The lack of mitigation by explanations may reflect cognitive biases such as automation bias (overreliance on algorithmic outputs) or anchoring, where clinicians fixate on AI suggestions despite contradictory evidence. Furthermore, the technical complexity or superficiality of explanations may limit their practical utility, especially if clinicians lack the time or expertise to critically appraise them during routine care.
Clinical Implications
These findings raise caution about the uncritical adoption of AI diagnostic tools in real-world practice. While AI holds promise for augmenting clinician performance, systemically biased models can undermine care quality—particularly when clinicians are unaware of or unable to compensate for these flaws. The study suggests that explanations, at least as currently implemented, may be insufficient to guard against the propagation of AI-driven diagnostic errors.
For hospitalists and acute care teams, this underscores the importance of ongoing clinical vigilance and skepticism when interpreting AI-assisted recommendations. Health systems should prioritize rigorous external validation and bias assessment of AI tools before deployment, and clinicians may benefit from targeted education on the limitations of AI explanations.

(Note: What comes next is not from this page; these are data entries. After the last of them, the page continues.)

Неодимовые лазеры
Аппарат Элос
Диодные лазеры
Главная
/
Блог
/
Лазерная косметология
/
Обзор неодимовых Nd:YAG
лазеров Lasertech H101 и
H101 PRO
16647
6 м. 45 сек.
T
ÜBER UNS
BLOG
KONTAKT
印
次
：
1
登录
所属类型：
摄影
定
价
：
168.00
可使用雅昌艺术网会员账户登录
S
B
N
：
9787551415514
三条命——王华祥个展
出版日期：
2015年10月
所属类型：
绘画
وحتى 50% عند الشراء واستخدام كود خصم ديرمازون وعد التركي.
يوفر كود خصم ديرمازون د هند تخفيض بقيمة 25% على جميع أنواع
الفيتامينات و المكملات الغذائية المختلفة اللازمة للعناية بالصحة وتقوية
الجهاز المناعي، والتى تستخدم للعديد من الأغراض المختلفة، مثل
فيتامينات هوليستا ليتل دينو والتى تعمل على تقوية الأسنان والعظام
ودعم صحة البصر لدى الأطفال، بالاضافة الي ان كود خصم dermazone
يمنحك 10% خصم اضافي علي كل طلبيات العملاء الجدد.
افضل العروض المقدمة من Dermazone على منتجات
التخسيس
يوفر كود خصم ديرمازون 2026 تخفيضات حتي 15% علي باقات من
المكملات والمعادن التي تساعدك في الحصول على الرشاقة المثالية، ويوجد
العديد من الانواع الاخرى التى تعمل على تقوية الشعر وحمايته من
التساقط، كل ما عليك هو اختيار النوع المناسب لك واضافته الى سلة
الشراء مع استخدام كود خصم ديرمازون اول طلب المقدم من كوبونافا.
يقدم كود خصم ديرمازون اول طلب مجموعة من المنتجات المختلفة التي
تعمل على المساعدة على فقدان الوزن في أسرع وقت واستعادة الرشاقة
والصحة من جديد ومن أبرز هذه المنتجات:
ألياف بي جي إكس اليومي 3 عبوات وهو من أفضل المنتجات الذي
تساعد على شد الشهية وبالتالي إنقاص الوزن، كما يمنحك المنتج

Limitations and Controversies
Several limitations must be considered. The study used web-based vignettes rather than real-time clinical encounters, possibly overestimating or underestimating AI impact relative to actual practice. The clinician cohort skewed younger and may not reflect the experience distribution of practicing hospitalists. Additionally, the study focused on diagnostic decisions for three common conditions, and results may not generalize to other diseases or specialties.
There is also ongoing debate about the optimal design and transparency of AI explanations. Some experts argue for more interactive or context-sensitive explanation frameworks, while others suggest that inherent model transparency may never substitute for rigorous clinical oversight.

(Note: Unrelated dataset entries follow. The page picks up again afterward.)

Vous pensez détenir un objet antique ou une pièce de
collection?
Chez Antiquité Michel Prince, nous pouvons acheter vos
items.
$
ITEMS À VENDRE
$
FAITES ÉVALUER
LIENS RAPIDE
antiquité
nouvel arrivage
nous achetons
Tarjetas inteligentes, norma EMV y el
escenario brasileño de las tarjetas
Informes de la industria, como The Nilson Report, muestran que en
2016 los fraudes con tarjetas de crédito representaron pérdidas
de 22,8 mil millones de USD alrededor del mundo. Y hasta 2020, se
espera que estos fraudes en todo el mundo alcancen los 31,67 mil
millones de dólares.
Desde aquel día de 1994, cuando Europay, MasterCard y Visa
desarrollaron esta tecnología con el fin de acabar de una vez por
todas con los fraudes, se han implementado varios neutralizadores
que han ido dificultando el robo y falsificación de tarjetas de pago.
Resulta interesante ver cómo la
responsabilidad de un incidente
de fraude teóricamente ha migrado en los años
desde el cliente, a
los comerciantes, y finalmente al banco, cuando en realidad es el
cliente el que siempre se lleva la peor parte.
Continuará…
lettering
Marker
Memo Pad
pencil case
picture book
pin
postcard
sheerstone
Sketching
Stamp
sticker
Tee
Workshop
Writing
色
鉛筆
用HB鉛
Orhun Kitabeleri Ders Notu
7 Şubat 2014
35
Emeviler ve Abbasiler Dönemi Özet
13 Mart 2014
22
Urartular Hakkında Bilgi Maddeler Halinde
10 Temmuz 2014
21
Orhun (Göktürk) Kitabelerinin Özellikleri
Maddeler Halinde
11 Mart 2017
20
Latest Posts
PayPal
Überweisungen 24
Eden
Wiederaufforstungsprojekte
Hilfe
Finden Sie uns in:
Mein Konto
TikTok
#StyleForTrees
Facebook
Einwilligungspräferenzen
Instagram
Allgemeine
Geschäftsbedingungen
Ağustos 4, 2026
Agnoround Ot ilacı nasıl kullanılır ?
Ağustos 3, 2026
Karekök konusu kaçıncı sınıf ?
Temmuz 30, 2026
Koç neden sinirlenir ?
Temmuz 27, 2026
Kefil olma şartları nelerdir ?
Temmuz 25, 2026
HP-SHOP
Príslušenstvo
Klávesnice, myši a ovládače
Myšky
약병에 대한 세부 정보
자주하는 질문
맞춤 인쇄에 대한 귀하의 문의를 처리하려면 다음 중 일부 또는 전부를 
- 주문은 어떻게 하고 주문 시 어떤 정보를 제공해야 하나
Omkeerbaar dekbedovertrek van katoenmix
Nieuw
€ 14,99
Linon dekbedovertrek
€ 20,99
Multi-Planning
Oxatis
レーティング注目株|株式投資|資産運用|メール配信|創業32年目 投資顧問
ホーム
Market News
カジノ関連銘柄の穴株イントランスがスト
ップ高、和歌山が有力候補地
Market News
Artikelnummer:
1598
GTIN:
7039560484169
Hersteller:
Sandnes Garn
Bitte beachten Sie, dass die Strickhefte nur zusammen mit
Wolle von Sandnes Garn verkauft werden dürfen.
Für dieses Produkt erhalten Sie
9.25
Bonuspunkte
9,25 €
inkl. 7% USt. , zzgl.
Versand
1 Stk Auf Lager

Expert Commentary or Guideline Positioning
Dr. Suman Pal, a hospital medicine expert not involved in the study, noted: “It was interesting to note that explanations did not significantly mitigate the decrease in clinician accuracy from systematically biased AI model predictions.” Current professional guidelines from regulatory bodies, including the FDA, emphasize explainability but do not yet specify standards for effectiveness in mitigating bias.
Conclusion
Systemic bias in AI diagnostic models can meaningfully degrade clinician accuracy, and simplistic explanatory frameworks may not suffice to prevent harm. As AI becomes more deeply integrated into hospital care, robust validation, transparency, and clinician education will be essential to maximize benefits while minimizing risks. Further research should focus on developing and testing more effective strategies for identifying and correcting AI-driven bias in clinical workflows.
References
1. Jabbour S, Fouhey D, Shepard S, Valley TS, Kazerooni EA, Banovic N, Wiens J, Sjoding MW. Measuring the Impact of AI in the Diagnosis of Hospitalized Patients: A Randomized Clinical Vignette Survey Study. JAMA. 2023 Dec 19;330(23):2275-2284. doi:10.1001/jama.2023.22295.
2. Topol EJ. High-performance medicine: the convergence of human and artificial intelligence. Nat Med. 2019;25(1):44-56. doi:10.1038/s41591-018-0300-7.
3. U.S. Food & Drug Administration. Artificial Intelligence and Machine Learning in Software as a Medical Device. FDA; 2021.